[EXERCISE]
The pictures do not belong in the copy. Restate all of the records word for word.

═════ RECORDS

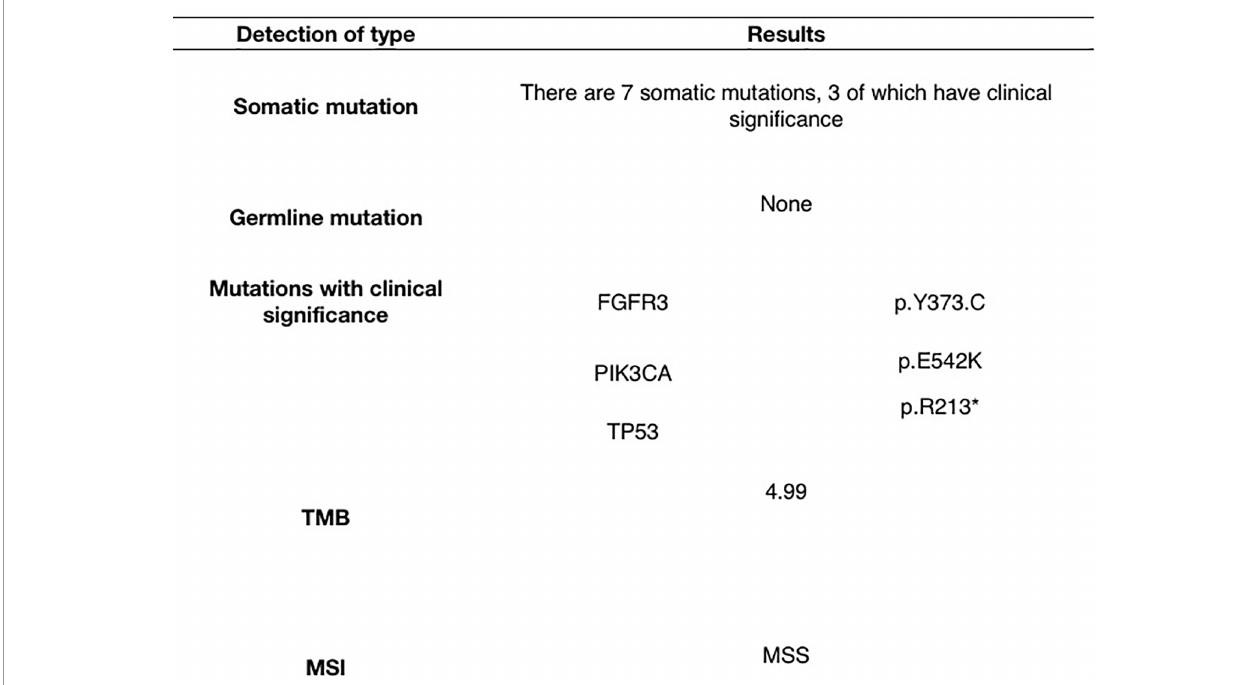
FIGURE 3 | The molecular characterization.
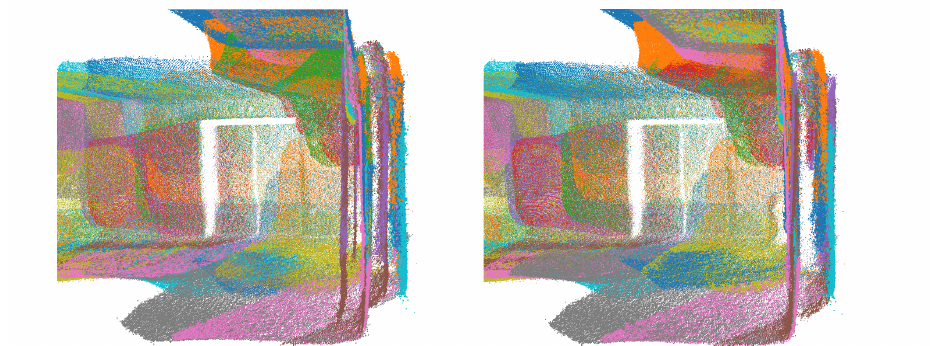
Figure 27. Lobby dataset point clouds coloured using a colourmap: ( left ) Google Tango; ( right ) Our approach.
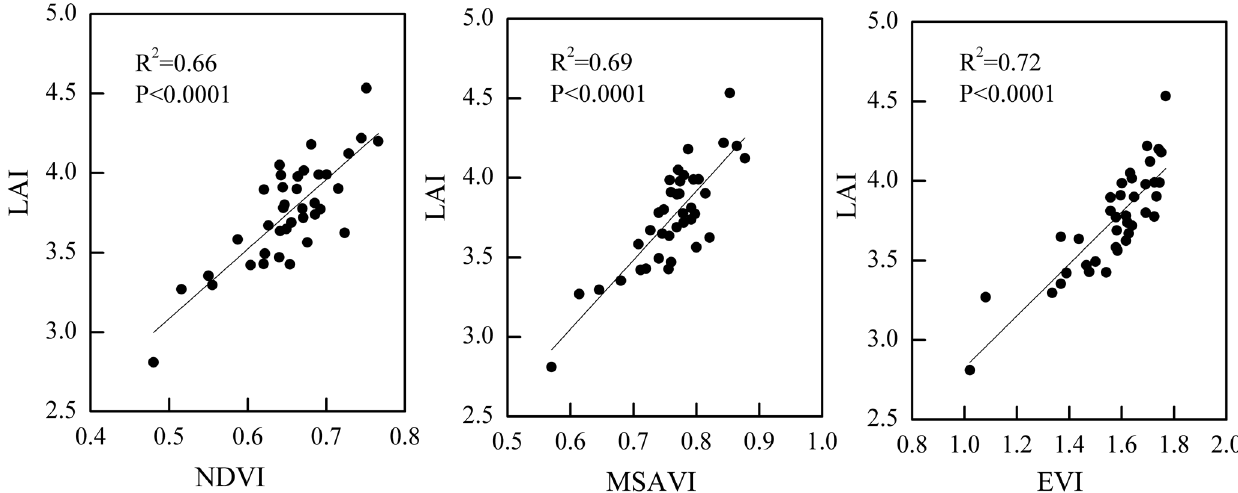
Figure 4. Linear relationships between three vegetation indices (VIs) and leaf area index (LAI) during the peak growing season of maize in three counties in North China (n=38). The VIs are: normalized difference vegetation index (NDVI), enhanced vegetation index (EVI), and modified soil adjusted vegetation index (MSAVI).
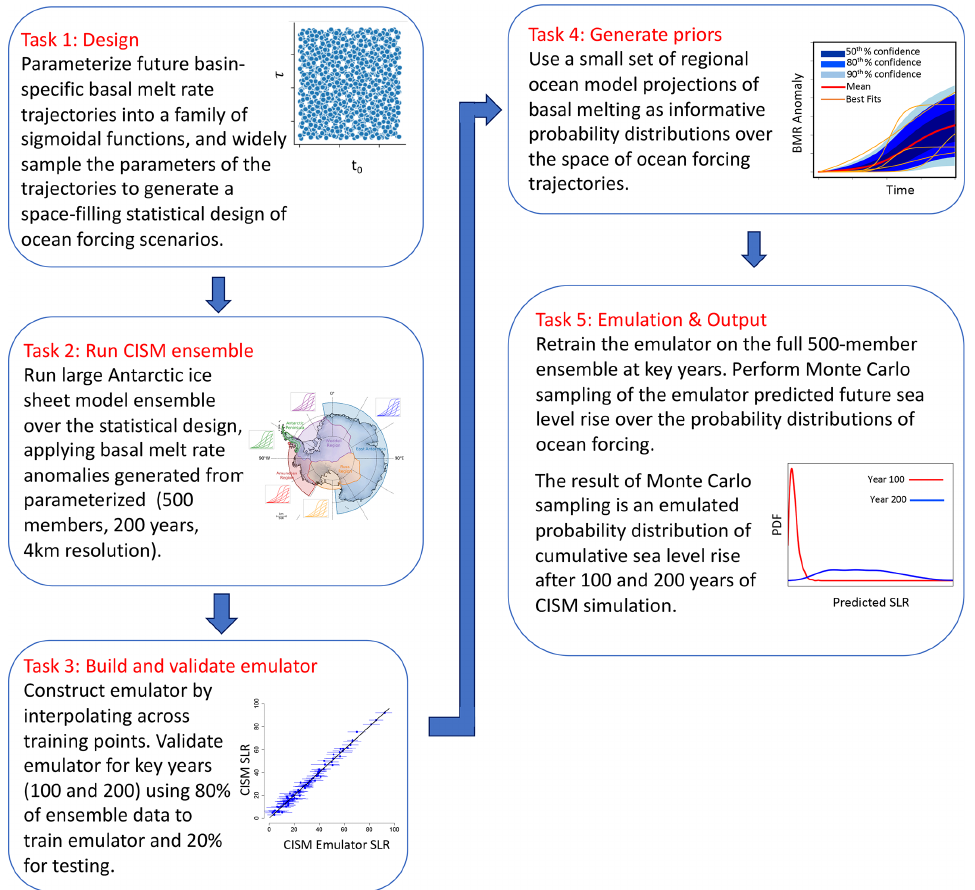
Figure 1. Schematic showing step-by-step tasks employed in this emulation study – from experimental design to probabilistic sea level rise output. Figure in Task 2 is adapted from Levermann et al.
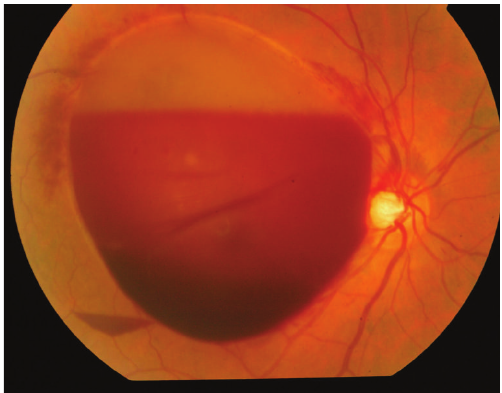
Figure 1: Massive subinternal limiting membrane (ILM) hemor- rhage secondary to Valsalva maneuver.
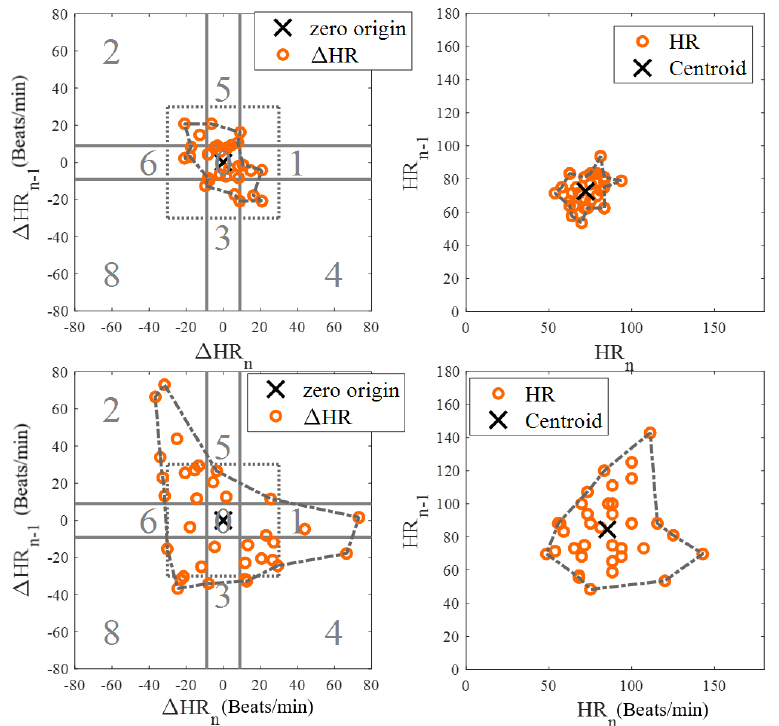
Figure 4. Poincaré plots for basal ( top panels ) and RVR ( bottom panels ) heart rate AF detection. The left panels are the Poincaré plot of heart rate difference, and the right panels are the Poincaré plot of heart rate. In the left panels, the entire Poincaré plot is separated into 9 regions, which are also used to locate erroneous peaks for peak correction during PAC/PVC detection.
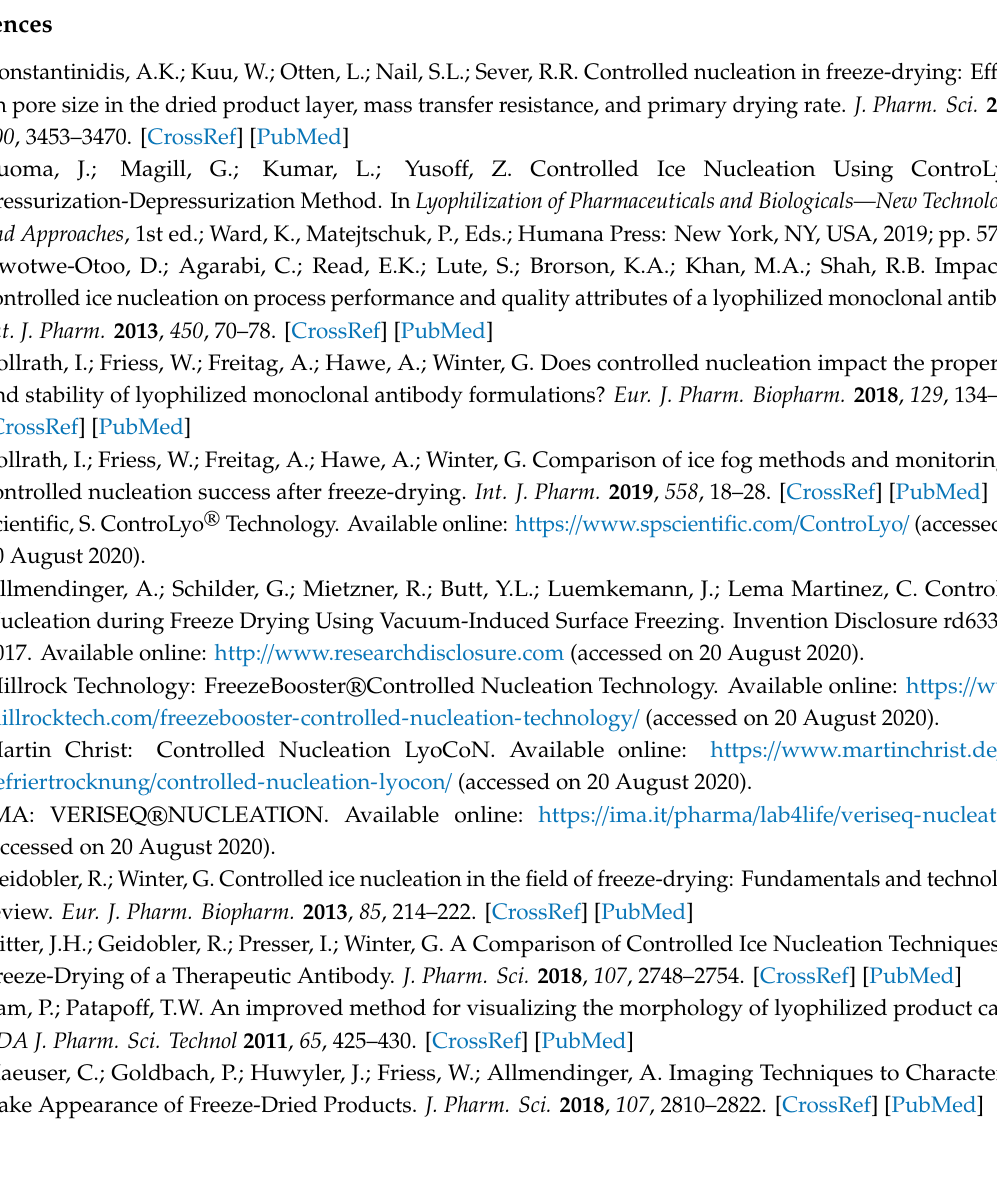
Figure A1. Solid state properties of enzyme at 2.5 mg / mL lyophilized with aggressive or conservative lyophilization cycle in 50 cc vial with “partial vacuum” or “ice fog” technique. ( 1 ) Reconstitution time, ( 2 ) specific surface area, and ( 3 ) residual moisture. Nucleation temperatures are indicated in the legend of the graphs.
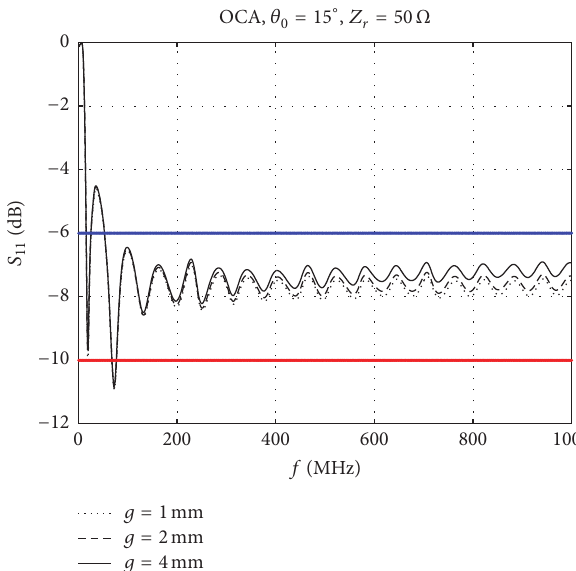
Figure 22: 𝑍 of the OCA for 3 different gap lengths and 𝜃 0 = 45 ∘ in ( 𝑅 : curves above, 𝑋 : curves below). in in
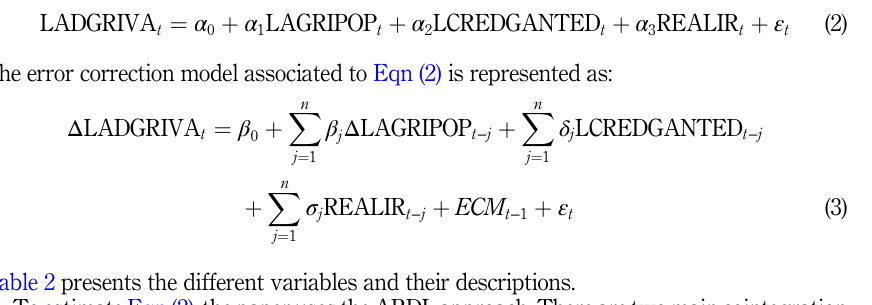
Table 2 presents the different variables and their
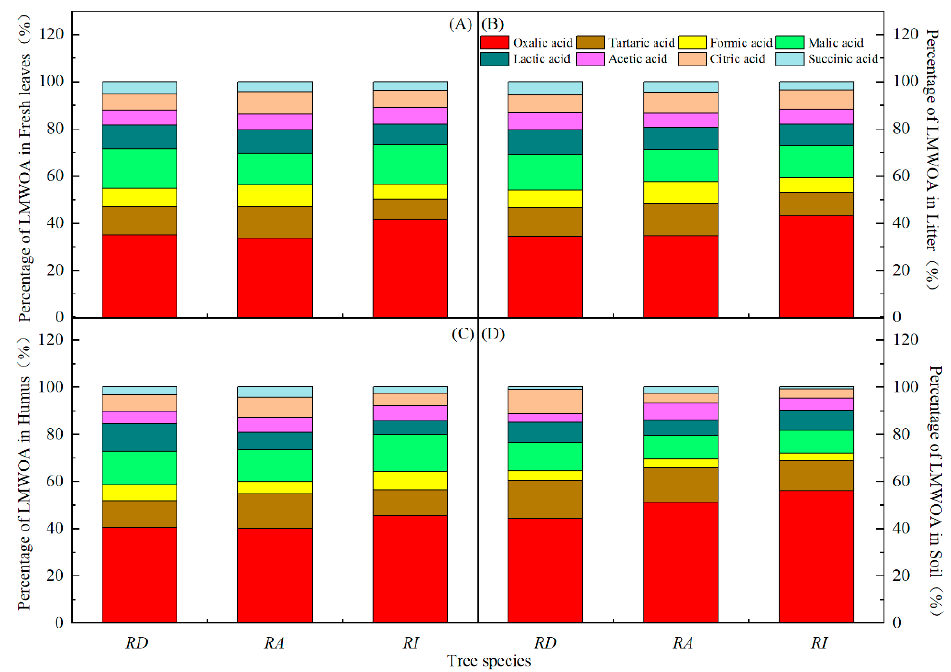
Figure 4. Composition and percentage of LMWOAs in the different rhododendron forests. Note: ( A – D ) in the figure represent the percentage of LMWOAs in the fresh leaves, litter, humus, and soil in different evergreen broadleaved rhododendron forests.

══════════

[OUTPUT BELOW]
FIGURE 3 | The molecular characterization.
Figure 27. Lobby dataset point clouds coloured using a colourmap: ( left ) Google Tango; ( right ) Our approach.
Figure 4. Linear relationships between three vegetation indices (VIs) and leaf area index (LAI) during the peak growing season of maize in three counties in North China (n=38). The VIs are: normalized difference vegetation index (NDVI), enhanced vegetation index (EVI), and modified soil adjusted vegetation index (MSAVI).
Figure 1. Schematic showing step-by-step tasks employed in this emulation study – from experimental design to probabilistic sea level rise output. Figure in Task 2 is adapted from Levermann et al.
Figure 1: Massive subinternal limiting membrane (ILM) hemor- rhage secondary to Valsalva maneuver.
Figure 4. Poincaré plots for basal ( top panels ) and RVR ( bottom panels ) heart rate AF detection. The left panels are the Poincaré plot of heart rate difference, and the right panels are the Poincaré plot of heart rate. In the left panels, the entire Poincaré plot is separated into 9 regions, which are also used to locate erroneous peaks for peak correction during PAC/PVC detection.
Figure A1. Solid state properties of enzyme at 2.5 mg / mL lyophilized with aggressive or conservative lyophilization cycle in 50 cc vial with “partial vacuum” or “ice fog” technique. ( 1 ) Reconstitution time, ( 2 ) specific surface area, and ( 3 ) residual moisture. Nucleation temperatures are indicated in the legend of the graphs.
Figure 22: 𝑍 of the OCA for 3 different gap lengths and 𝜃 0 = 45 ∘ in ( 𝑅 : curves above, 𝑋 : curves below). in in
Table 2 presents the different variables and their
Figure 4. Composition and percentage of LMWOAs in the different rhododendron forests. Note: ( A – D ) in the figure represent the percentage of LMWOAs in the fresh leaves, litter, humus, and soil in different evergreen broadleaved rhododendron forests.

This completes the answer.